The Incredible Ubiquitous Sestina
“Our first poetry forum of the season
is scheduled for Tuesday. The guest
is Dan Nester, editor of The Incredible
Sestina Anthology, and the program
will be devoted to this exotic and appealing
form, the sestina. Please come.”
Did you know a sestina can make you come?
It’s true. Try one of mine. The silly season
is upon us; over there, that appealing
blonde woman looks like a hot guest
on “My Favorite Dames,” a program
I always turn on after watching The Incredible
Mr. Limpet, with Don Knotts. He’s incredible
himself: Sheriff Andy always waiting for him to come
around? I could see him trying to program
a computer, if the series had lasted, oh, forty seasons
longer. They say a TV show is like a guest:
the longer it hangs around the less appealing
are the same traits you used to find so appealing
in its heyday. Floyd the Barber was incredible,
too, but in reruns he looks like an unwanted guest.
Forget about waiting for your turn to come—
get a better head job down the street! Like seasons
of shows, we come and go; it’s God’s program.
(Or Boy George’s? I never got with any program,
so what do I know?) I’m appealing
to you, Reader! I’m an old vet—season-
ed, ripe. Overripe. Have you seen The Incredibles?

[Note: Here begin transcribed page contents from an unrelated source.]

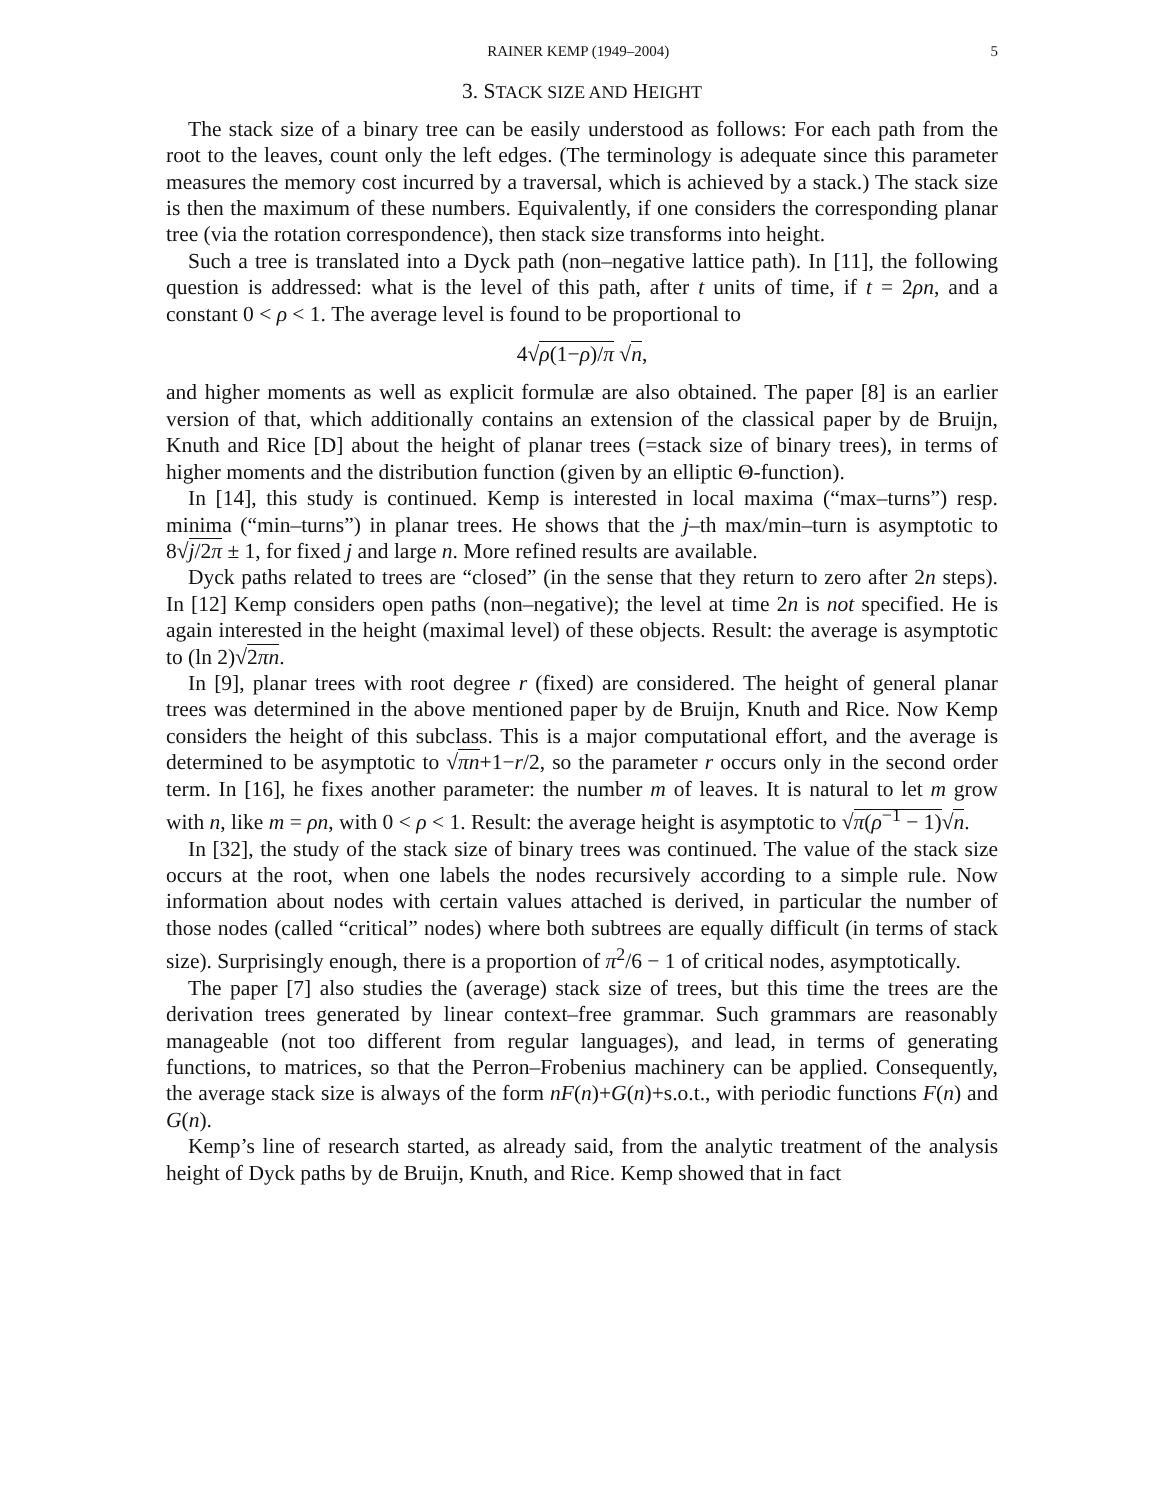RAINER KEMP (1949–2004) 5
3. STACK SIZE AND HEIGHT
The stack size of a binary tree can be easily understood as follows: For each path from the root to the leaves, count only the left edges. (The terminology is adequate since this parameter measures the memory cost incurred by a traversal, which is achieved by a stack.) The stack size is then the maximum of these numbers. Equivalently, if one considers the corresponding planar tree (via the rotation correspondence), then stack size transforms into height.
Such a tree is translated into a Dyck path (non–negative lattice path). In [11], the following question is addressed: what is the level of this path, after t units of time, if t = 2ρn, and a constant 0 < ρ < 1. The average level is found to be proportional to
4√ρ(1−ρ)/π √n,
and higher moments as well as explicit formulæ are also obtained. The paper [8] is an earlier version of that, which additionally contains an extension of the classical paper by de Bruijn, Knuth and Rice [D] about the height of planar trees (=stack size of binary trees), in terms of higher moments and the distribution function (given by an elliptic Θ-function).
In [14], this study is continued. Kemp is interested in local maxima (“max–turns”) resp. minima (“min–turns”) in planar trees. He shows that the j–th max/min–turn is asymptotic to 8√j/2π ± 1, for fixed j and large n. More refined results are available.
Dyck paths related to trees are “closed” (in the sense that they return to zero after 2n steps). In [12] Kemp considers open paths (non–negative); the level at time 2n is not specified. He is again interested in the height (maximal level) of these objects. Result: the average is asymptotic to (ln 2)√2πn.
In [9], planar trees with root degree r (fixed) are considered. The height of general planar trees was determined in the above mentioned paper by de Bruijn, Knuth and Rice. Now Kemp considers the height of this subclass. This is a major computational effort, and the average is determined to be asymptotic to √πn+1−r/2, so the parameter r occurs only in the second order term. In [16], he fixes another parameter: the number m of leaves. It is natural to let m grow with n, like m = ρn, with 0 < ρ < 1. Result: the average height is asymptotic to √π(ρ<sup>−1</sup> − 1)√n.
In [32], the study of the stack size of binary trees was continued. The value of the stack size occurs at the root, when one labels the nodes recursively according to a simple rule. Now information about nodes with certain values attached is derived, in particular the number of those nodes (called “critical” nodes) where both subtrees are equally difficult (in terms of stack size). Surprisingly enough, there is a proportion of π<sup>2</sup>/6 − 1 of critical nodes, asymptotically.
The paper [7] also studies the (average) stack size of trees, but this time the trees are the derivation trees generated by linear context–free grammar. Such grammars are reasonably manageable (not too different from regular languages), and lead, in terms of generating functions, to matrices, so that the Perron–Frobenius machinery can be applied. Consequently, the average stack size is always of the form nF(n)+G(n)+s.o.t., with periodic functions F(n) and G(n).
Kemp’s line of research started, as already said, from the analytic treatment of the analysis height of Dyck paths by de Bruijn, Knuth, and Rice. Kemp showed that in fact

Funnier than Limpet. You’re incredulous—“Oh come
on!”—but it’s true! Aarrgh. Back on topic: The Guest;
Or, The Sestina. A sestina can be an unwanted guest,
too—it drops out of its step program,
knowing it can always come
over to your house—drunk, high, appealing
to your better nature. “You’re incredible,”
you grumble crossly. “There is a season …”
it comes out with, trying to be appealing. “Just incredible!
… Ma!” Your mother’s watching her programs—
Breaking Bad, fifth season. “Ma, an unwonted guest!”